## EXTRACT
Presynaptic GABAB receptors play a regulatory role in central synaptic transmission. To elucidate their underlying mechanism of action, we have made whole-cell recordings of calcium and potassium currents from a giant presynaptic terminal, the calyx of Held, and EPSCs from its postsynaptic target in the medial nucleus of the trapezoid body of rat brainstem slices. The GABAB receptor agonist baclofen suppressed EPSCs and presynaptic calcium currents but had no effect on voltage-dependent potassium currents. The calcium current–EPSC relationship measured during baclofen application was similar to that observed on reducing [Ca2+]o, suggesting that the presynaptic inhibition generated by baclofen is caused largely by the suppression of presynaptic calcium influx. Presynaptic loading of the GDP analog guanosine-5′-O-(2-thiodiphosphate) (GDPβS) abolished the effect of baclofen on both presynaptic calcium currents and EPSCs. The nonhydrolyzable GTP analog guanosine 5′-O-(3-thiotriphosphate) (GTPγS) suppressed presynaptic calcium currents and occluded the effect of baclofen on presynaptic calcium currents and EPSCs. Photoactivation of GTPγS induced an inward rectifying potassium current at the calyx of Held, whereas baclofen had no such effect. We conclude that presynaptic GABAB receptors suppress transmitter release through G-protein-coupled inhibition of calcium currents.

## ABOUT THIS TASK
Copy out the entire passage above on presynaptic GABAB receptors at the calyx of Held, word for word and unchanged.

## Dataset entries
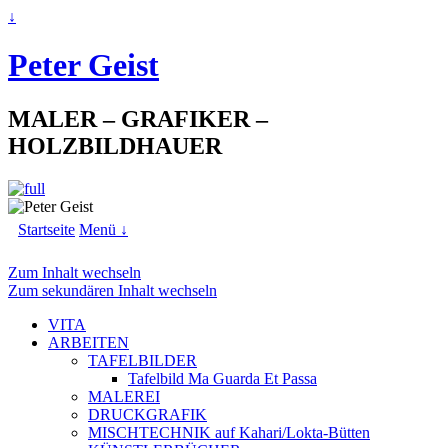
↓
Peter Geist
MALER – GRAFIKER –
HOLZBILDHAUER
Startseite
Menü ↓
Zum Inhalt wechseln
Zum sekundären Inhalt wechseln
VITA
ARBEITEN
TAFELBILDER
Tafelbild Ma Guarda Et Passa
MALEREI
DRUCKGRAFIK
MISCHTECHNIK auf Kahari/Lokta-Bütten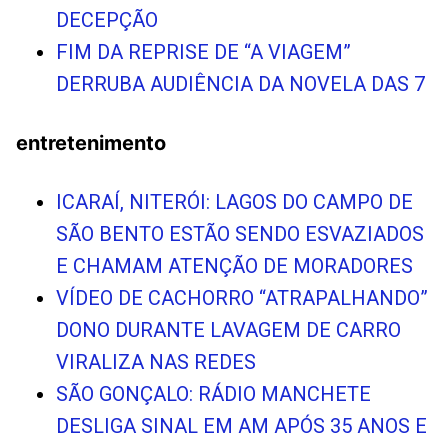
DECEPÇÃO
FIM DA REPRISE DE “A VIAGEM”
DERRUBA AUDIÊNCIA DA NOVELA DAS 7
entretenimento
ICARAÍ, NITERÓI: LAGOS DO CAMPO DE
SÃO BENTO ESTÃO SENDO ESVAZIADOS
E CHAMAM ATENÇÃO DE MORADORES
VÍDEO DE CACHORRO “ATRAPALHANDO”
DONO DURANTE LAVAGEM DE CARRO
VIRALIZA NAS REDES
SÃO GONÇALO: RÁDIO MANCHETE
DESLIGA SINAL EM AM APÓS 35 ANOS E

## WRITTEN REPLY
Presynaptic GABAB receptors play a regulatory role in central synaptic transmission. To elucidate their underlying mechanism of action, we have made whole-cell recordings of calcium and potassium currents from a giant presynaptic terminal, the calyx of Held, and EPSCs from its postsynaptic target in the medial nucleus of the trapezoid body of rat brainstem slices. The GABAB receptor agonist baclofen suppressed EPSCs and presynaptic calcium currents but had no effect on voltage-dependent potassium currents. The calcium current–EPSC relationship measured during baclofen application was similar to that observed on reducing [Ca2+]o, suggesting that the presynaptic inhibition generated by baclofen is caused largely by the suppression of presynaptic calcium influx. Presynaptic loading of the GDP analog guanosine-5′-O-(2-thiodiphosphate) (GDPβS) abolished the effect of baclofen on both presynaptic calcium currents and EPSCs. The nonhydrolyzable GTP analog guanosine 5′-O-(3-thiotriphosphate) (GTPγS) suppressed presynaptic calcium currents and occluded the effect of baclofen on presynaptic calcium currents and EPSCs. Photoactivation of GTPγS induced an inward rectifying potassium current at the calyx of Held, whereas baclofen had no such effect. We conclude that presynaptic GABAB receptors suppress transmitter release through G-protein-coupled inhibition of calcium currents.